▸ WORK INSTRUCTIONS
Copy word for word the part of the article on post-surgery memory loss starting at "Post-Surgery Memory Loss" and ending at "some larger studies.".

▸ SOURCE DOCUMENT

=====

Post-Surgery Memory Loss Is Not Dementia

Dementia risk was not higher for people who have memory problems after surgery

(RxWiki News) Some people have problems with thinking and memory after having surgery. Researchers wanted to know if having these post-surgery problems was a risk factor for dementia.

They tracked elderly people who had a surgery for up to 11 years. They found that about 17 percent of the people had memory and thinking problems one week after surgery. But those thinking problems did not raise the risk that they would develop dementia later on.

"Ask a doctor about dealing with post-surgery memory problems."

The study, led by Jacob Steinmetz, MD, of the Department of Anaesthesia at HOC 4231 Copenhagen University Hospital in Denmark, looked at people who were part of some larger studies.

The researchers followed 686 people who were part of The International Studies of Postoperative Cognitive Dysfunction (ISPOCD).

=====

▸ Stored items
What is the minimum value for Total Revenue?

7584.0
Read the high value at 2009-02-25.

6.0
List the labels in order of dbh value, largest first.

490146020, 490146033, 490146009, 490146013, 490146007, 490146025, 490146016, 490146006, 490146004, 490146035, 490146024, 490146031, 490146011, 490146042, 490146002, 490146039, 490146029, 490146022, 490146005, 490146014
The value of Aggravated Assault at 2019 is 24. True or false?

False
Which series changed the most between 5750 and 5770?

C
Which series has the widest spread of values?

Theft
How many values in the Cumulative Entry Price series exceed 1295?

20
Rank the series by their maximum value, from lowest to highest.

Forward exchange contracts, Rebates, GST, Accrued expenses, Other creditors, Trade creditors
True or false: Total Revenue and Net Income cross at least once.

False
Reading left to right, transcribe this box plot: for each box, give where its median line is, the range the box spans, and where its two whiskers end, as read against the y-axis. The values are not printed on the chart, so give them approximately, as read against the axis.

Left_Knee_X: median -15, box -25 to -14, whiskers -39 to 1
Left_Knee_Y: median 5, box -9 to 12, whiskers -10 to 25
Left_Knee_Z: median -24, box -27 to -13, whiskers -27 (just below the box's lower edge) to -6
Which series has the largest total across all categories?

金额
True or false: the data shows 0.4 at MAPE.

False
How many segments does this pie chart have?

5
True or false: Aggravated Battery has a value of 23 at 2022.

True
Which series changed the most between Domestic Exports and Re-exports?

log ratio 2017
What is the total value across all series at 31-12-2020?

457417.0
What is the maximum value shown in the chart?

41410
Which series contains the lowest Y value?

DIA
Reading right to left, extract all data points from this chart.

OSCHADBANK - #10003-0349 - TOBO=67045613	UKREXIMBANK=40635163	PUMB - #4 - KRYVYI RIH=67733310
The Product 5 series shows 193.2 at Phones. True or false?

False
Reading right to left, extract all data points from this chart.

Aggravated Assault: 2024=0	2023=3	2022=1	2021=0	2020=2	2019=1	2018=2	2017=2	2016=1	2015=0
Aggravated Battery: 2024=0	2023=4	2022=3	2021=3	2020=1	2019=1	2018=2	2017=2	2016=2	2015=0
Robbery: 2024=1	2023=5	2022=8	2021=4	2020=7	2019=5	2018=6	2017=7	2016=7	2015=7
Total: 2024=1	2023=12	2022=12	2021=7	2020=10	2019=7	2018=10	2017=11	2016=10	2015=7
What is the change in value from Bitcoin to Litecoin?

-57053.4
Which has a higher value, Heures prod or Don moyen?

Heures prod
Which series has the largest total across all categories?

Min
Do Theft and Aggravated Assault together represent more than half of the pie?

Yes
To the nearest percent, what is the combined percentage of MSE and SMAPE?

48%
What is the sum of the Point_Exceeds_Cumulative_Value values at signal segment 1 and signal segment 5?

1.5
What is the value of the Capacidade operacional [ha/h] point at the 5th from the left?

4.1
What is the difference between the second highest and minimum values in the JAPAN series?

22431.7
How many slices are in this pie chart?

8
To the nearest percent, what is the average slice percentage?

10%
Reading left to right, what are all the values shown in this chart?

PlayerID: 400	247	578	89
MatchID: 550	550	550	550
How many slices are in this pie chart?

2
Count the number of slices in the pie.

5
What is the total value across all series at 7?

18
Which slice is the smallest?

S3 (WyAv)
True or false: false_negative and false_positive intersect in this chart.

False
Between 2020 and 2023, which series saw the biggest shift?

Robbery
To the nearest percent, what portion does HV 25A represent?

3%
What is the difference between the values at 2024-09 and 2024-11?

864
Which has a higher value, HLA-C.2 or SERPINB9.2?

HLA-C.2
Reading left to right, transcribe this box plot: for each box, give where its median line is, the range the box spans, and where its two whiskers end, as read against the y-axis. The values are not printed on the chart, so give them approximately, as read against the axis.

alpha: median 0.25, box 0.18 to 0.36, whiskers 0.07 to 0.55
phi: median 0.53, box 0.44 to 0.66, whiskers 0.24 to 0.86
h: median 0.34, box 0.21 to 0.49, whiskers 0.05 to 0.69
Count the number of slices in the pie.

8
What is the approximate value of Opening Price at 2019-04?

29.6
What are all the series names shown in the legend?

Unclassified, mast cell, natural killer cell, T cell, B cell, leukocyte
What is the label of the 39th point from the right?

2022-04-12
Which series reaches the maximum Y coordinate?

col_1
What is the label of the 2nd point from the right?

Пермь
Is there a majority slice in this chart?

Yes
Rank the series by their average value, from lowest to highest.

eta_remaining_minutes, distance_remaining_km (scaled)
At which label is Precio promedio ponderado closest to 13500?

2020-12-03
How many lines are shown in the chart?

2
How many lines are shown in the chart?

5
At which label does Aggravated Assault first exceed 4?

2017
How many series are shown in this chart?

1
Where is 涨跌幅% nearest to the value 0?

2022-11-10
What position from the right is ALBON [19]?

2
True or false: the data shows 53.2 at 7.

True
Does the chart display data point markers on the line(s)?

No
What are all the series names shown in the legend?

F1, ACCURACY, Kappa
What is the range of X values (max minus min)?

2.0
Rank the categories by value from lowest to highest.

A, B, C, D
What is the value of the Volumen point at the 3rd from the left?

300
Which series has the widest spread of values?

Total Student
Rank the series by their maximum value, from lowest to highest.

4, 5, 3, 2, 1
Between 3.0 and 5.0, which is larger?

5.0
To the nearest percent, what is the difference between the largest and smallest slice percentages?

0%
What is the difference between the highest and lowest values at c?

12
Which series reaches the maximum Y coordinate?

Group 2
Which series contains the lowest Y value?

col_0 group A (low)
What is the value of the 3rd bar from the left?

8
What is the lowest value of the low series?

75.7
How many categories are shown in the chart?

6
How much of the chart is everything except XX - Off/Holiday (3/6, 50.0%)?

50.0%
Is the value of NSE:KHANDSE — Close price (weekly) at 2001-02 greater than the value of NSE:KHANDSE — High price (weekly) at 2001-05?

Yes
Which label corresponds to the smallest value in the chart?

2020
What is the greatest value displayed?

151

=====

▸ SOLUTION
Post-Surgery Memory Loss Is Not Dementia

Dementia risk was not higher for people who have memory problems after surgery

(RxWiki News) Some people have problems with thinking and memory after having surgery. Researchers wanted to know if having these post-surgery problems was a risk factor for dementia.

They tracked elderly people who had a surgery for up to 11 years. They found that about 17 percent of the people had memory and thinking problems one week after surgery. But those thinking problems did not raise the risk that they would develop dementia later on.

"Ask a doctor about dealing with post-surgery memory problems."

The study, led by Jacob Steinmetz, MD, of the Department of Anaesthesia at HOC 4231 Copenhagen University Hospital in Denmark, looked at people who were part of some larger studies.